---------- QUOTED PASSAGE

Now who would have thought that a CEO who is so hard to work with that various companies refuse to work with them (Microsoft, Sony, Apple), would have a cost.

Never believed that nonsense about
"the console margins are so thin, we refuse to contemplate them"
No, Nvidia had two far more important major hurdles to making it into the consoles:
  1. Their CPU is far too slow.
  2. Both Sony and Microsoft had already made bad experience with them and had probably vowed never to work with them again.
The we wouldn't even try story was just PR nonsense.
 
Sony has sold 20 million PS5 consoles in last 12 months and the revenue from selling the SoC the PS5 to Sony makes up 60% of Radeon revenue.

Using AMDs published Radeon segment revenue from here for last year https://www.hpcwire.com/off-the-wir...quarter-and-full-year-2022-financial-results/

We can calculate that AMD makes $80 per PS5 console sold

And that's all profit as it the design, the IP that they are selling, not physical hardware.

Sony have them made at TSMC and pay for that.
 
Last edited:
What AMD needs (for gaming) is dedicated RT cores rather than the hybrid approach of RDNA 2 & 3. Otherwise they are already competitive in raster, 4K, light RT hybrid, cost-wise etc. and as for consoles they're more than competitive - they're the only game in town!
They currently don't think the extra die space taken up by that is worth the cost and i have to say i agree with them, obviously only Nvidia know for sure but estimates put the added die area in the range of 10-30% or more. If, as Jensen would have us believe, Moore's law is dead and the days of more performance for less cost are over i wouldn't want to be spending 10-30% of that budget on a feature that's only really of use in *0.0001% of games.

*That's a total guess but it must be tiny considering there's probably hundreds of thousands games.
 
They currently don't think the extra die space taken up by that is worth the cost and i have to say i agree with them, obviously only Nvidia know for sure but estimates put the added die area in the range of 10-30% or more. If, as Jensen would have us believe, Moore's law is dead and the days of more performance for less cost are over i wouldn't want to be spending 10-30% of that budget on a feature that's only really of use in *0.0001% of games.

*That's a total guess but it must be tiny considering there's probably hundreds of thousands games.
I don't think that's why. My bet is they simply had a strict schedule as to what they wanted to achieve (in particular with a focus on consoles & APUs, and keeping healthy profit margins for desktop retail) and simply couldn't do it all, so they had to choose to double-down on their strengths rather than try to catch-up to Nvidia and shore up a weakness; plus it's decisions made years in advance that can't really be changed. I have no doubt they will add their own specialised hardware unit for RT, just like they've started shoring up their weakness for AI & ML with RDNA 3.

As for RT in games, most AAA releases are featuring it to some degree, even on consoles, so there's no doubt it's important.

--------------------

### WORK INSTRUCTIONS:
1. In the forum discussion, switch "Nvidia" to "Intel" and write out the part between "No, Nvidia had" and "just PR nonsense.", inclusive.
2. Translate this sentence from the forum discussion into Spanish: "Sony have them made at TSMC and pay for that."
3. Please say whether each statement agrees with the forum discussion, answering yes or no and quoting the deciding words: (a) AMD makes $80 per PS5 console sold. (b) Sony has sold 30 million PS5 consoles in the last 12 months. (c) Most AAA releases feature RT to some degree.

---------- DATA SHOWN

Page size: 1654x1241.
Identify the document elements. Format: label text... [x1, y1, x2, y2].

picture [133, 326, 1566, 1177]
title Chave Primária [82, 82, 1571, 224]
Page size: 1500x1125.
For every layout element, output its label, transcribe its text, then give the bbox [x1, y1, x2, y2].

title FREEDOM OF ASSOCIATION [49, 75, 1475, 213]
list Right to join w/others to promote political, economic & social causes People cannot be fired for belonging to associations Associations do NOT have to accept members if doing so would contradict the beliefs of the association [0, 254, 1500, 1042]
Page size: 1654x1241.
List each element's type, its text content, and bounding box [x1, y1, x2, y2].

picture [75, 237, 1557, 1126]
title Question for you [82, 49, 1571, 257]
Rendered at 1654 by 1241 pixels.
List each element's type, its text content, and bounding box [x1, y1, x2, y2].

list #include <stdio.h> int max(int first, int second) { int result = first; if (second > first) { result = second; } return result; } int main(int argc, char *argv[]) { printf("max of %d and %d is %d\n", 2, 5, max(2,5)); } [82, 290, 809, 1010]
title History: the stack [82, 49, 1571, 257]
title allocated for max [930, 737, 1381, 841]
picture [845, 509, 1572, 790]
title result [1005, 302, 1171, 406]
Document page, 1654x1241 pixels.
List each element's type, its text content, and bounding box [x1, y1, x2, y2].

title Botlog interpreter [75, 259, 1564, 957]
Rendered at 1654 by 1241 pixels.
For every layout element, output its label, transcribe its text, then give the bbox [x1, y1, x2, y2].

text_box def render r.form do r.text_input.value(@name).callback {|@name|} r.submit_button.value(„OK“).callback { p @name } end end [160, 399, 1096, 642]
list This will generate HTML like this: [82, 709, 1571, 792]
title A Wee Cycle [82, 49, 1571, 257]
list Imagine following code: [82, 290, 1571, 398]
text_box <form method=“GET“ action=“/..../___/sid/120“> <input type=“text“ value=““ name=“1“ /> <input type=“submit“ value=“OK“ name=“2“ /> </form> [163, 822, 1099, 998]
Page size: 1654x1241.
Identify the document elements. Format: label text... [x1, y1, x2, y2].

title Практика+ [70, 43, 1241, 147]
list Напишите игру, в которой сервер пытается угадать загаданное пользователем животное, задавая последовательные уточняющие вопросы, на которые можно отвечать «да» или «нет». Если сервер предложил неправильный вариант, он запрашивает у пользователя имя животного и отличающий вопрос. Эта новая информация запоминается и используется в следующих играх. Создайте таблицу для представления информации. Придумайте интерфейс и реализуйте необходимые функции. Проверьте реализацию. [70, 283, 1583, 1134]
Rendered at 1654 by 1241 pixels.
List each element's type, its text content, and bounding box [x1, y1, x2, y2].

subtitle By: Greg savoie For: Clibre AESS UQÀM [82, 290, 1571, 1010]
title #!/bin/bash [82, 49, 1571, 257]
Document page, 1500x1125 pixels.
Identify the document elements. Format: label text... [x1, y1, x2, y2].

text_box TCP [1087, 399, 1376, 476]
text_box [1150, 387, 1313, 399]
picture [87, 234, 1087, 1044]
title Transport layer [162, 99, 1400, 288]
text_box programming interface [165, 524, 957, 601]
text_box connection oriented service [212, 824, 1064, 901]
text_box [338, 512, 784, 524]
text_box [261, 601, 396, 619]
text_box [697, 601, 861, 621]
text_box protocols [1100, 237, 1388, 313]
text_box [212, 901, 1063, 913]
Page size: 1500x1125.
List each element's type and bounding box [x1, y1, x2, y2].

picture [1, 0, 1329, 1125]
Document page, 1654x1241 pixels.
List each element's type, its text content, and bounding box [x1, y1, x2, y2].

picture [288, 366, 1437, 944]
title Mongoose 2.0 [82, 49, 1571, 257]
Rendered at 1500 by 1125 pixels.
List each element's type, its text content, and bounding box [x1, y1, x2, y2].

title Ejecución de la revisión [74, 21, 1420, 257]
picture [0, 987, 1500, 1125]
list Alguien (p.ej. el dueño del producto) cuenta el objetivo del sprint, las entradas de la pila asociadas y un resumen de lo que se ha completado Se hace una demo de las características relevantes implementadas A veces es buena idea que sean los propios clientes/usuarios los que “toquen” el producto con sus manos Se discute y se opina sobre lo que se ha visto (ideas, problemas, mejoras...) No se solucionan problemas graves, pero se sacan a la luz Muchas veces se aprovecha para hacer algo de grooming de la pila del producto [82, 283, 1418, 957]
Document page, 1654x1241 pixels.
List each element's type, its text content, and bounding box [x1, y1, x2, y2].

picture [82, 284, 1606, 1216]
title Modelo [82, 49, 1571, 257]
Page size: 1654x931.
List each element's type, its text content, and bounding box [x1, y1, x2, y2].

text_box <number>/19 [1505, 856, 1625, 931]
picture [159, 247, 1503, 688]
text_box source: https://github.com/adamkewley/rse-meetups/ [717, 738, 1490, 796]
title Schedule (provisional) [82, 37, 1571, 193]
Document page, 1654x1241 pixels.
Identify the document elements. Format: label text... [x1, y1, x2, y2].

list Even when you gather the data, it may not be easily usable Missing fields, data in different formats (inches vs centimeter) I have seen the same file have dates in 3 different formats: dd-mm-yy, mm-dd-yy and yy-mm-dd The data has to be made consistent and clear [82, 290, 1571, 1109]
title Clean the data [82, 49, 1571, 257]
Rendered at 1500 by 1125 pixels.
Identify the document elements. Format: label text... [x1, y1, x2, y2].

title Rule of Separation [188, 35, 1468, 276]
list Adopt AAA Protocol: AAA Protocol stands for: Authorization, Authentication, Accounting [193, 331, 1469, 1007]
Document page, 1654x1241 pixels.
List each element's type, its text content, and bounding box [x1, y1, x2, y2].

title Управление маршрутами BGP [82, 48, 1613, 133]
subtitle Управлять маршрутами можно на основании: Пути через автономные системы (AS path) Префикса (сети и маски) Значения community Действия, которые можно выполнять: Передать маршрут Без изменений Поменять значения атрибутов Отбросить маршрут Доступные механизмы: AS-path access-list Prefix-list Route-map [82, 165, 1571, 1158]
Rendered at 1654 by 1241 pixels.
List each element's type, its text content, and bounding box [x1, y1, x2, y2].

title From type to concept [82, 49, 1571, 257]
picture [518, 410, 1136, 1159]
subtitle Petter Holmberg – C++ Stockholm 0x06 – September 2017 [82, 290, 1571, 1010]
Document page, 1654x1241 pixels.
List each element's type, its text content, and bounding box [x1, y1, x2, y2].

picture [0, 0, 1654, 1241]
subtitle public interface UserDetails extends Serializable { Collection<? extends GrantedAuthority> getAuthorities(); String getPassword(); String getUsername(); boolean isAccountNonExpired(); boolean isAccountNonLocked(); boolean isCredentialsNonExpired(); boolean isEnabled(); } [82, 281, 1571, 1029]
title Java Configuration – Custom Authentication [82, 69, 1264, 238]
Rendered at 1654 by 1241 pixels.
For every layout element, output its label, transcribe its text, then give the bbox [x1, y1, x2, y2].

--------------------

### EXPECTED ANSWERS:
1.
No, Intel had two far more important major hurdles to making it into the consoles:
  1. Their CPU is far too slow.
  2. Both Sony and Microsoft had already made bad experience with them and had probably vowed never to work with them again.
The we wouldn't even try story was just PR nonsense.

2. Sony los manda fabricar en TSMC y paga por ello.

3.
(a) Yes: "We can calculate that AMD makes $80 per PS5 console sold"
(b) No: "Sony has sold 20 million PS5 consoles in last 12 months"
(c) Yes: "most AAA releases are featuring it to some degree"